▶ [SUPPLIED PASSAGE]:
☆ ☆ ☆
DocketNumber: A8311-07238; CA A39941
Citation Numbers: 744 P.2d 588, 88 Or. App. 151
Judges: Van Hoomissen Young
Filed Date: 10/28/1987
Status: Precedential
Modified Date: 11/13/2024
Court of Appeals of Oregon.
Michael D. Reynolds, Asst. Atty. Gen., Salem, argued the cause for appellant. With him on the briefs were Dave Frohnmayer, *589 Atty. Gen., and Virginia L. Linder, Sol. Gen., Salem.
Charles F. Adams, Portland, argued the cause for respondents. With him on the brief was Susan M. Hammer, Portland.
Before WARDEN, P.J., and VAN HOOMISSEN and YOUNG, JJ.
WARDEN, Presiding Judge.
The State Housing Division (the Division) appeals from a judgment for plaintiffs in this action for breach of an alleged contract to make a construction loan. It asserts that it was without authority to enter into a contract on the terms that plaintiffs allege that it did and that plaintiffs, therefore, may not seek damages for any breach. We agree and reverse.
The 1977 legislature proposed a constitutional amendment to authorize the sale of general obligation bonds to finance housing for low-income, elderly and disabled persons. It also adopted enabling legislation, which was to be effective only if the voters approved the proposed amendment. Or. Laws 1977, ch. 485. The amendment was approved on May 23, 1978, Or.Const. Art. XI-I(2), and the legislation then went into effect. It placed responsibility for carrying out the program in the Division. Or. Laws 1977, ch. 485, § 7(1).[1] One of the Division's responsibilities under the act was to "[a]dopt criteria for approval of qualified borrowers of funds to finance multifamily housing for elderly households of low income." Or. Laws 1977, ch. 485, § 7(2)(a). It adopted those criteria by promulgating a temporary rule on July 12, 1978.[2] That rule provided:
"Division shall not disburse any loan funds to an Approved Housing Sponsor until such loan is evidenced by a fully executed note or other evidence of indebtedness, a mortgage, appropriate evidence of mortgage insurance, and by other instruments as the Housing Division may in specific cases deem necessary or appropriate." (Emphasis supplied.)
☆ ☆ ☆
▶ [EXCERPTED RECORDS]:
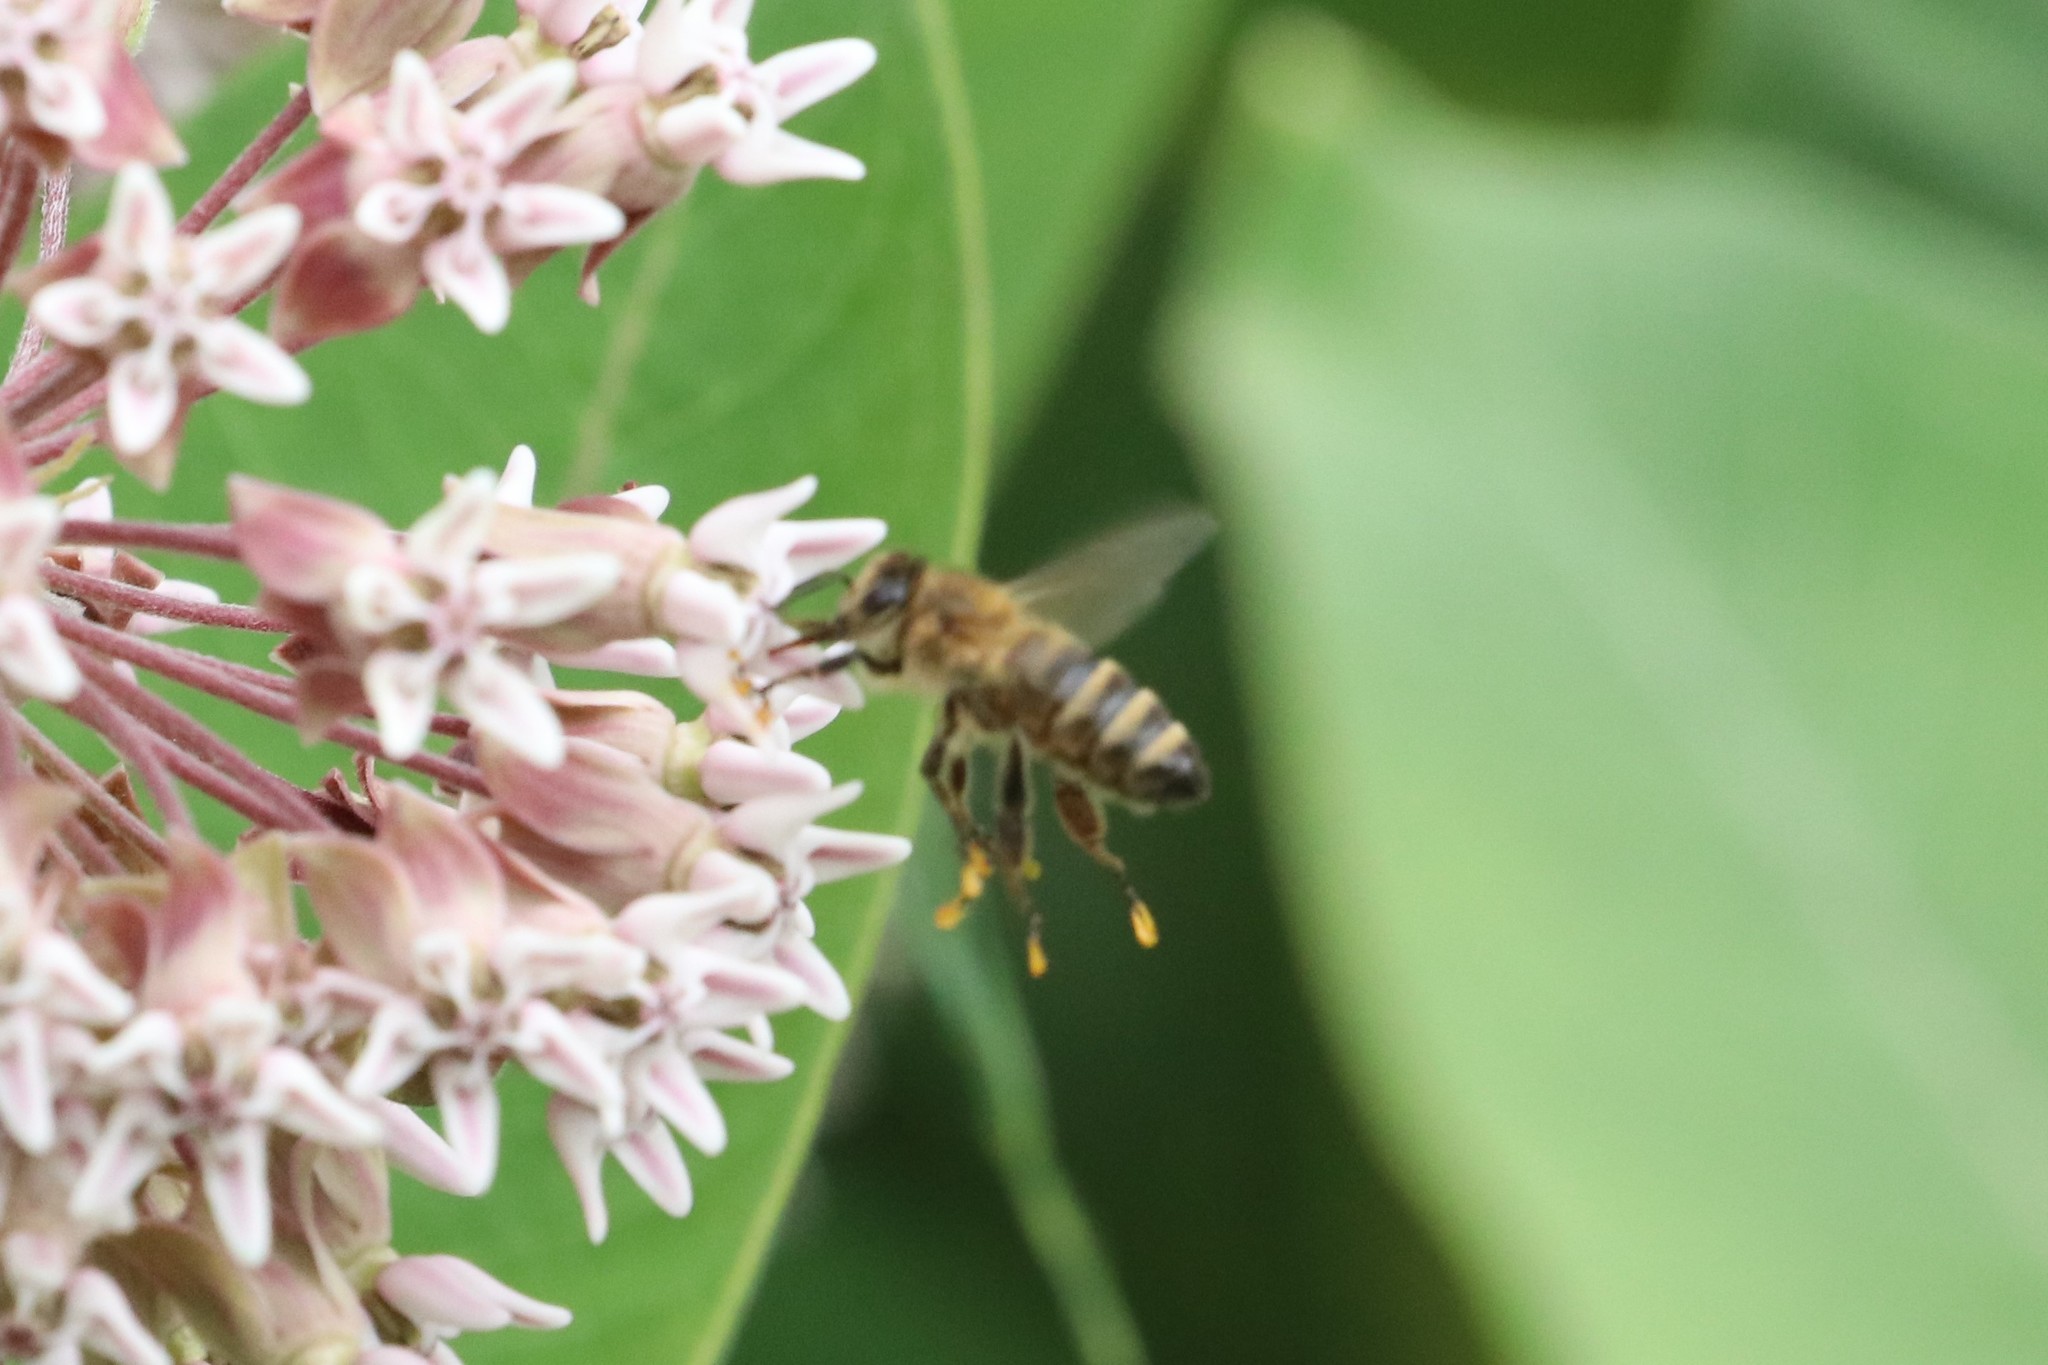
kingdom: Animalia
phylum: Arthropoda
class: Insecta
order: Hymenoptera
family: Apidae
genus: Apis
☆ ☆ ☆
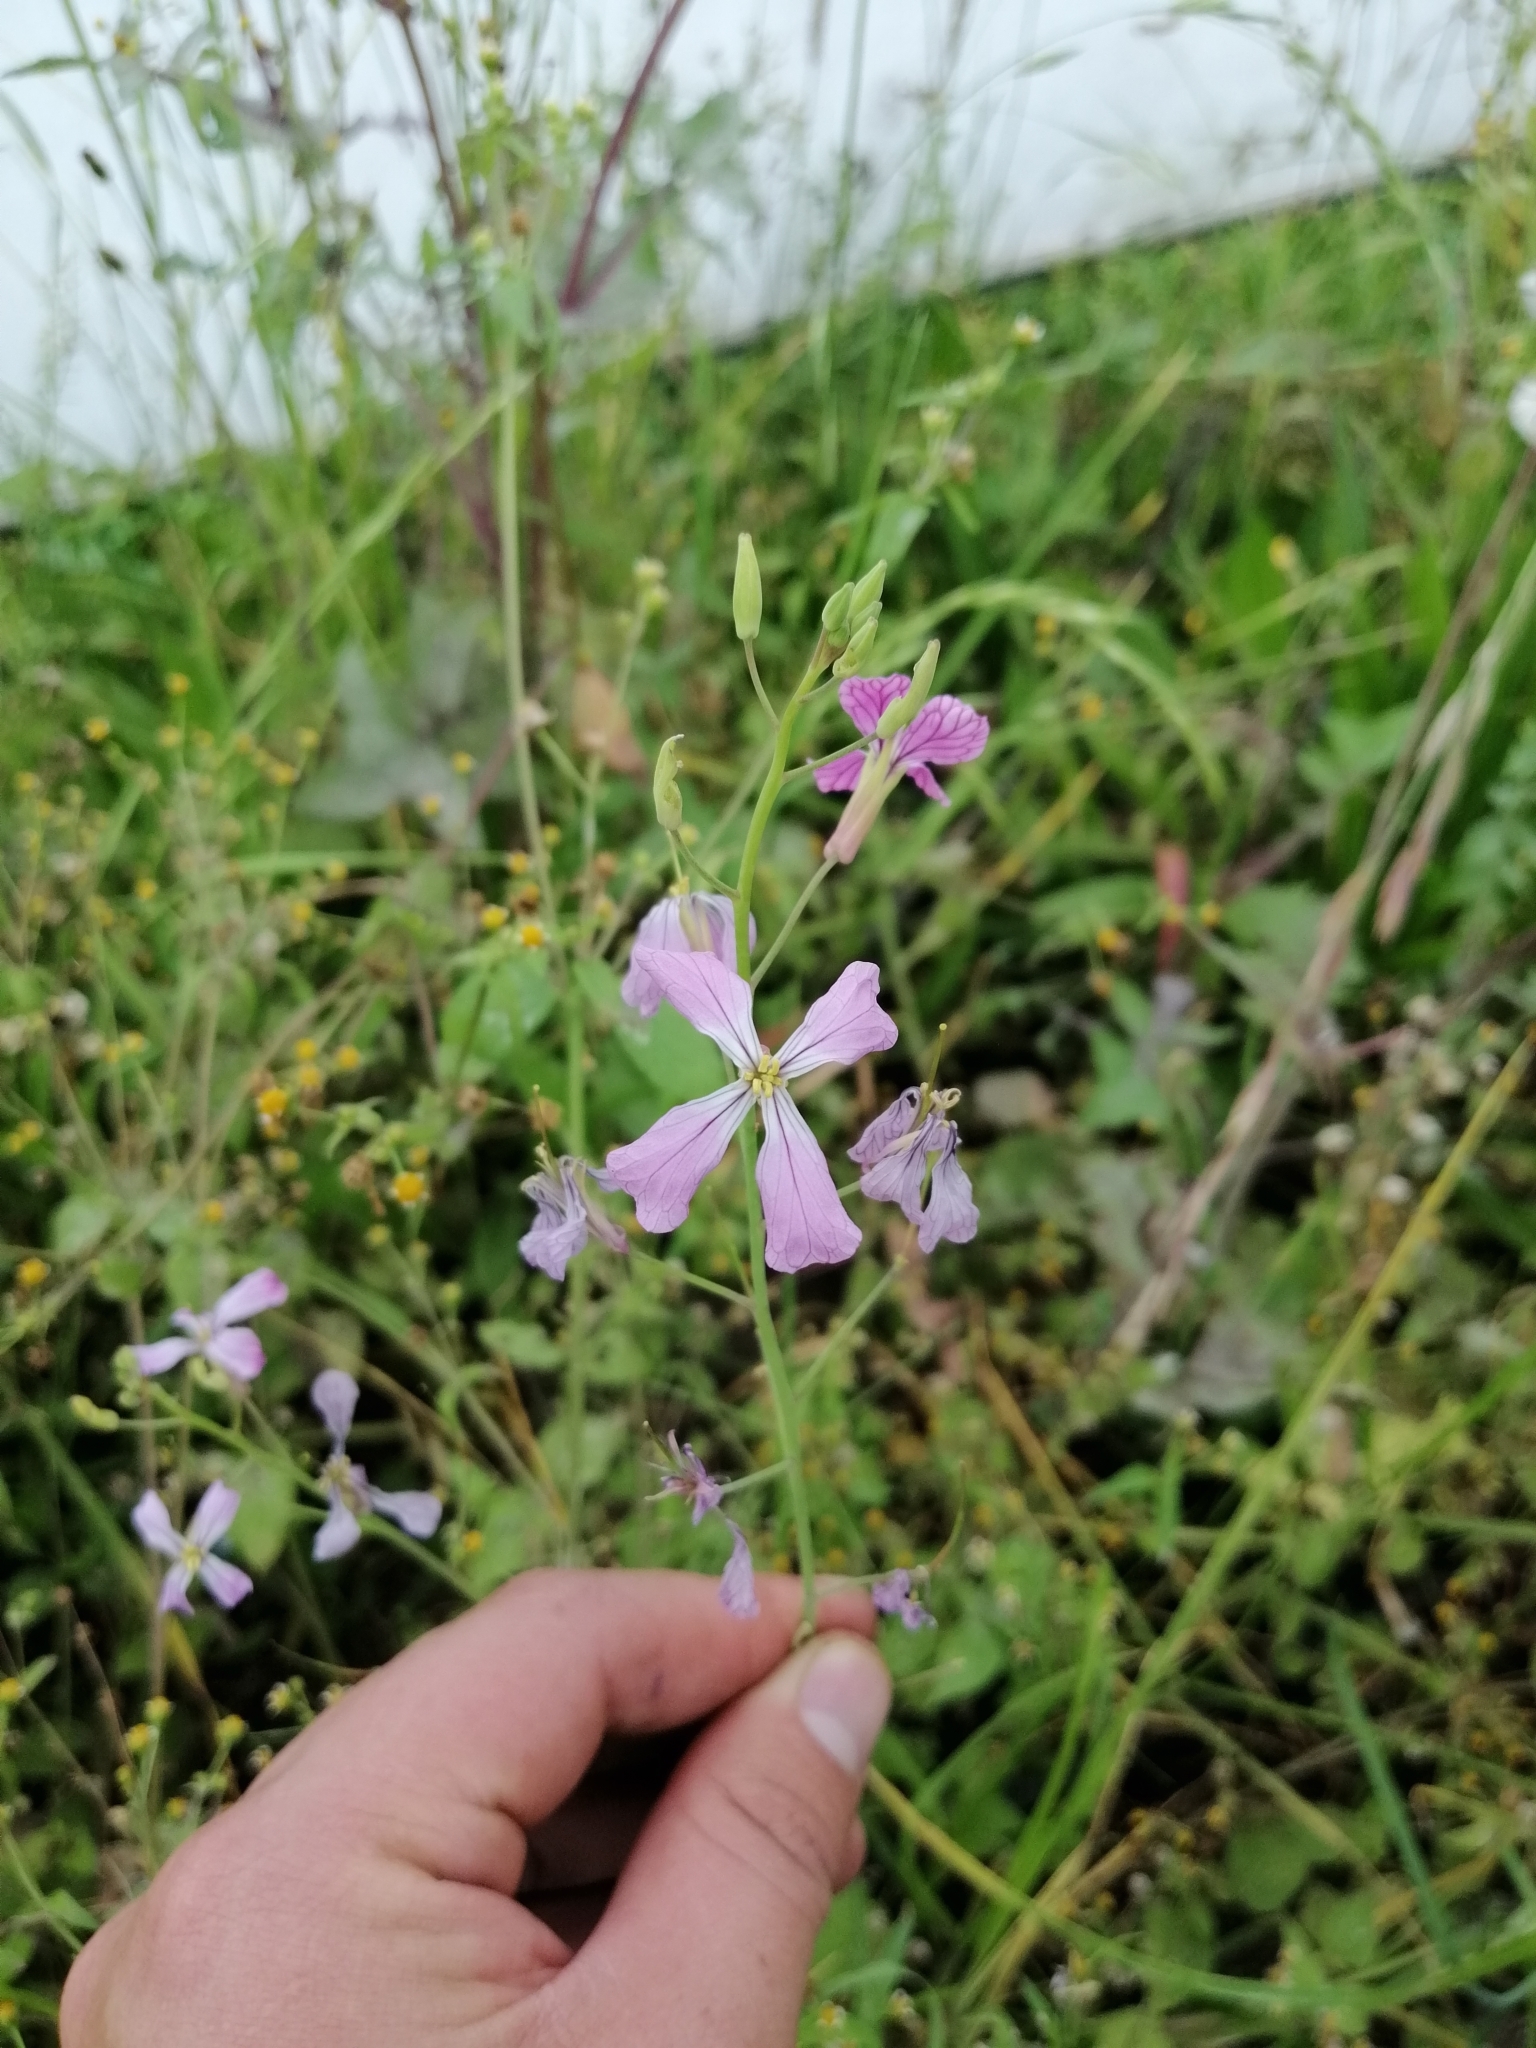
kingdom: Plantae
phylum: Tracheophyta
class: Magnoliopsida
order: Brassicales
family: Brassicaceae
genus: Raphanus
☆ ☆ ☆
▶ [AIM OF THE TASK]:
Write out the part of the court opinion starting with "DocketNumber: A8311-07238; CA" and going on through "M. Hammer, Portland.". The listing has no role in this exercise.

▶ [ANSWER FOR THIS EXERCISE]:
DocketNumber: A8311-07238; CA A39941
Citation Numbers: 744 P.2d 588, 88 Or. App. 151
Judges: Van Hoomissen Young
Filed Date: 10/28/1987
Status: Precedential
Modified Date: 11/13/2024
Court of Appeals of Oregon.
Michael D. Reynolds, Asst. Atty. Gen., Salem, argued the cause for appellant. With him on the briefs were Dave Frohnmayer, *589 Atty. Gen., and Virginia L. Linder, Sol. Gen., Salem.
Charles F. Adams, Portland, argued the cause for respondents. With him on the brief was Susan M. Hammer, Portland.